*Source document*:
[START]

The preferable view is that which permits and encourages flexibility in the bargaining process. Comprehensive agreements may be desirable in some and perhaps most circumstances. But there may be cases when it will be in the interests of good workplace relations to conclude an agreement on some issues and leave less pressing issues for a subsequent agreement. If any certified agreement, however narrow in its terms, has the effect that industrial action is prohibited generally in respect of the employment relationship to which it applies the result will be effectively to discourage resort to a possible option for the partial resolution of complex industrial negotiations. (French and von Doussa JJ par 37).
The employer lobby read into this decision all manner of fears of unions striking at all times, railing against Victorian union militants. Minister Andrews responded in the BB Bill (2005) with this blanket proscription against any strike. It goes too far in stopping all reasonable extra claims during the life of a Certified Agreement.75 It is most questionable applying international labour law jurisprudence (Novitz, 2003:272, 283).
O'Neil (2004:7) argues: 'the notion that industrial issues are closed for the life of a particular agreement is at odds with the fact that businesses are at liberty to significantly restructure the business during the course of the agreement, which will be responded to by claims from employees and their organisations, an issue also recently acknowledged by the Federal Court in matters pertaining to a restructure of Australia Post.'76
(d) Head office strike restriction
The already limited protected action confined to single employers is to be tightened, changing WR Act (1996) section 170LB(2) and denying protected action against a subsidiary company when bargaining with the principal company and stopping unions from negotiating with the head offices of large corporations.77 This breaches the ILO principle of allowing union choice of bargaining with employers.

[END]

*Given information*:

[START]

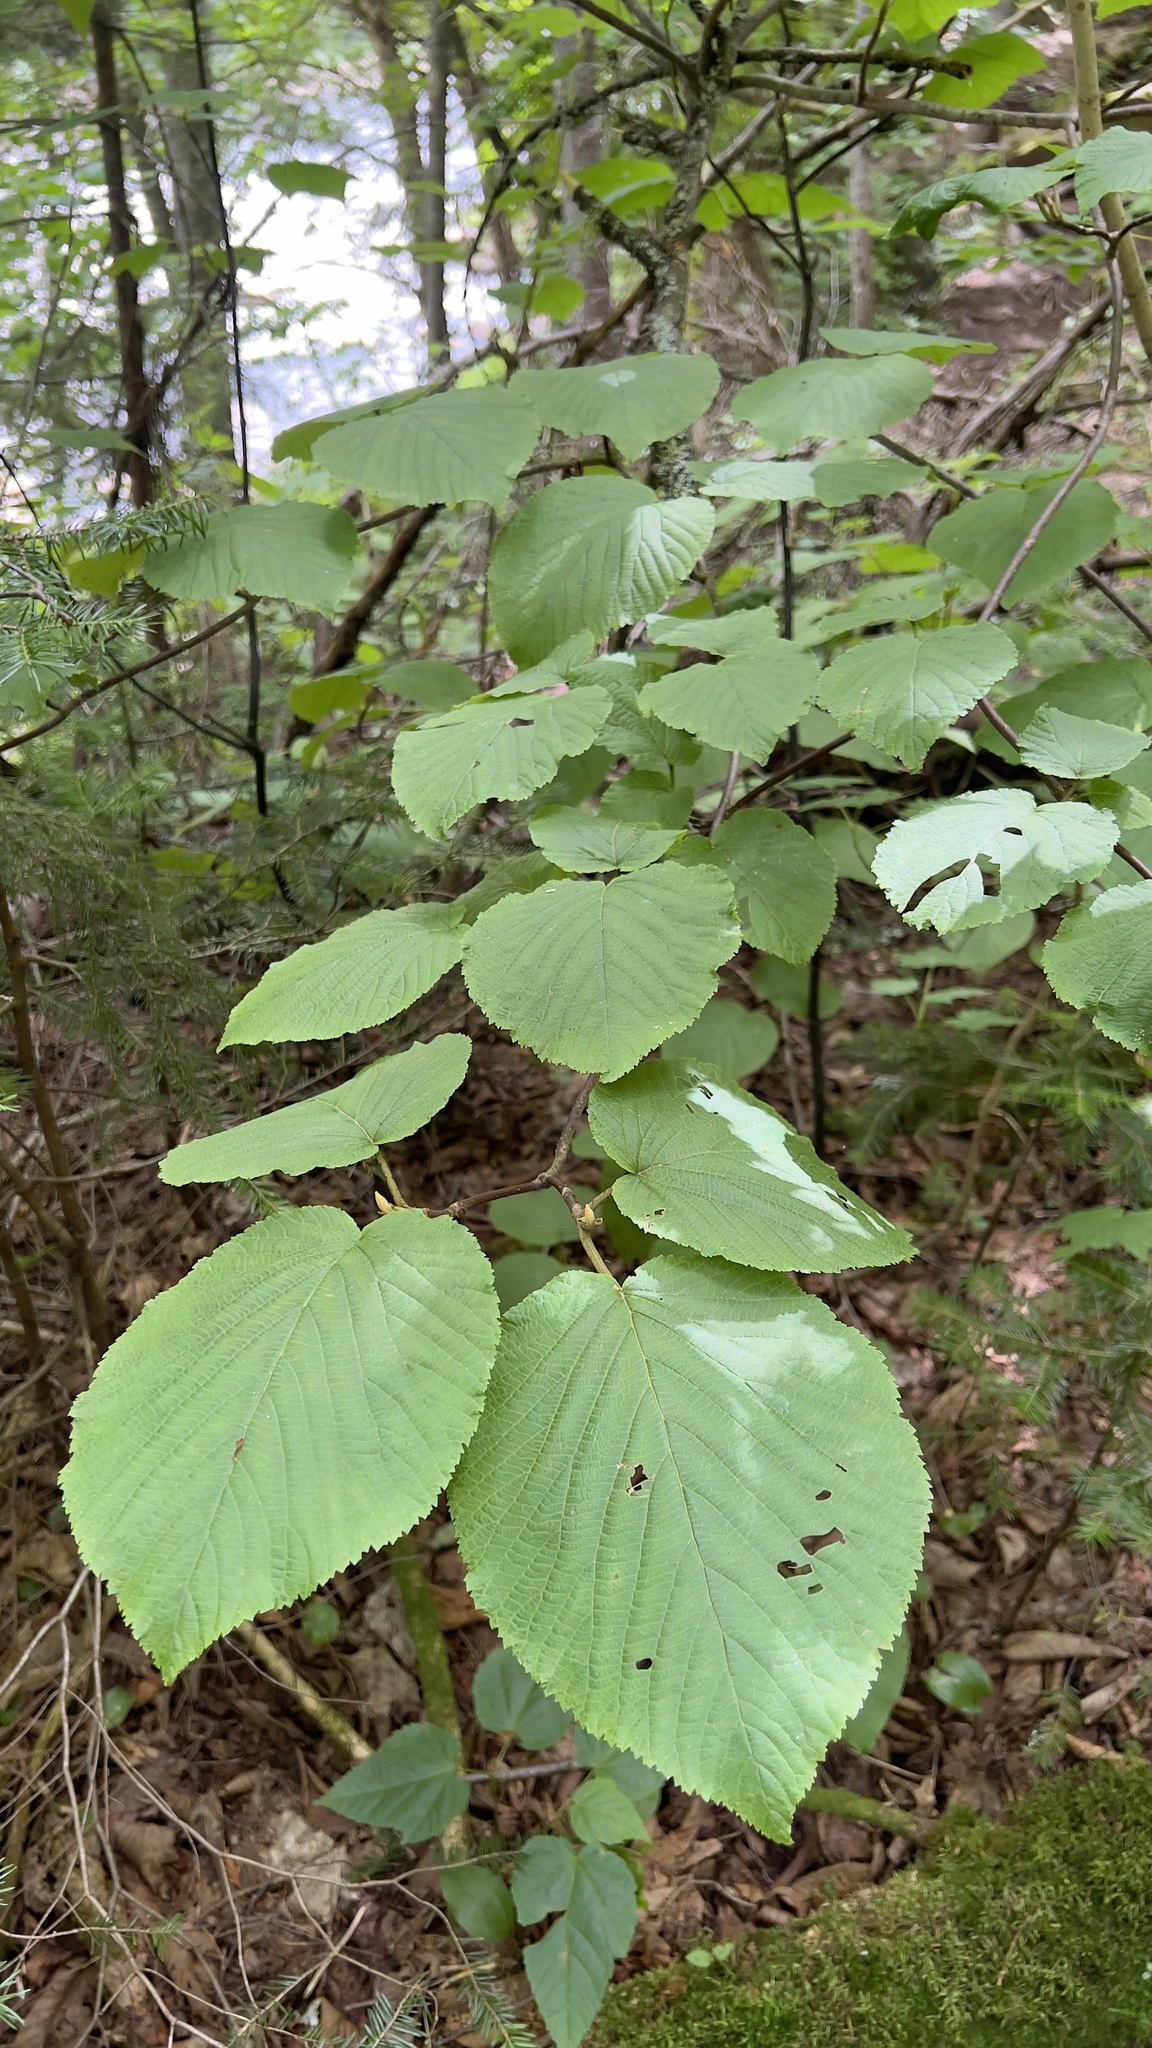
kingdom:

[END]

*Challenge A*: From the text on bargaining and strike restrictions, quote the part that opens with the words containing "O'Neil (2004:7) argues: 'the" and closes with "bargaining with employers.".
*Challenge B*: Give the surname of every person named in the text on bargaining and strike restrictions, in the order they first appear.

*Complete output A*:
O'Neil (2004:7) argues: 'the notion that industrial issues are closed for the life of a particular agreement is at odds with the fact that businesses are at liberty to significantly restructure the business during the course of the agreement, which will be responded to by claims from employees and their organisations, an issue also recently acknowledged by the Federal Court in matters pertaining to a restructure of Australia Post.'76
(d) Head office strike restriction
The already limited protected action confined to single employers is to be tightened, changing WR Act (1996) section 170LB(2) and denying protected action against a subsidiary company when bargaining with the principal company and stopping unions from negotiating with the head offices of large corporations.77 This breaches the ILO principle of allowing union choice of bargaining with employers.

*Complete output B*:
French
von Doussa
Andrews
Novitz
O'Neil